Data to process ::
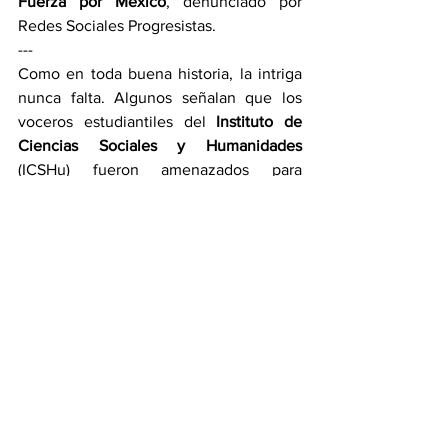
Fuerza por México
, denunciado por 
Redes Sociales Progresistas.
---
Como en toda buena historia, la intriga 
nunca falta. Algunos señalan que los 
voceros estudiantiles del 
Instituto de 
Ciencias Sociales y Humanidades
(ICSHu) fueron amenazados para 
abandonar la causa, pero otros afirman 
que el motivo fueron las actitudes de su 
compañera Fernanda y del vocero del 
Instituto de Artes (IDA), 
Yoltic 
Hernández
, que "hasta becas ofreció y 
desvirtuó el movimiento". 
---
Como en todos lados advierten para 
curarse en salud, lo anteriormente 
expuesto es producto de los dichos que 
proliferan en pasillos de la esfera 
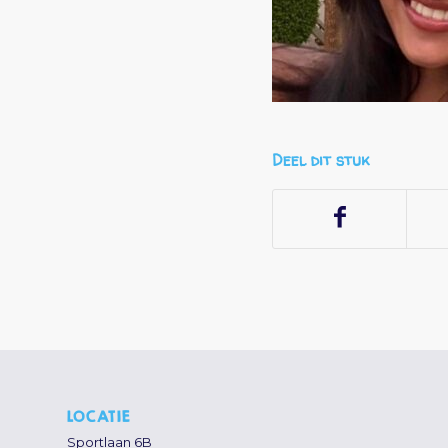
Deel dit stuk
LOCATIE
Sportlaan 6B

Problem statement ::
Copy out the text from all of the records above, line for line and without any changes, and leave the pictures out of your answer.

Task solution ::
Fuerza por México
, denunciado por 
Redes Sociales Progresistas.
---
Como en toda buena historia, la intriga 
nunca falta. Algunos señalan que los 
voceros estudiantiles del 
Instituto de 
Ciencias Sociales y Humanidades
(ICSHu) fueron amenazados para 
abandonar la causa, pero otros afirman 
que el motivo fueron las actitudes de su 
compañera Fernanda y del vocero del 
Instituto de Artes (IDA), 
Yoltic 
Hernández
, que "hasta becas ofreció y 
desvirtuó el movimiento". 
---
Como en todos lados advierten para 
curarse en salud, lo anteriormente 
expuesto es producto de los dichos que 
proliferan en pasillos de la esfera 
Deel dit stuk
LOCATIE
Sportlaan 6B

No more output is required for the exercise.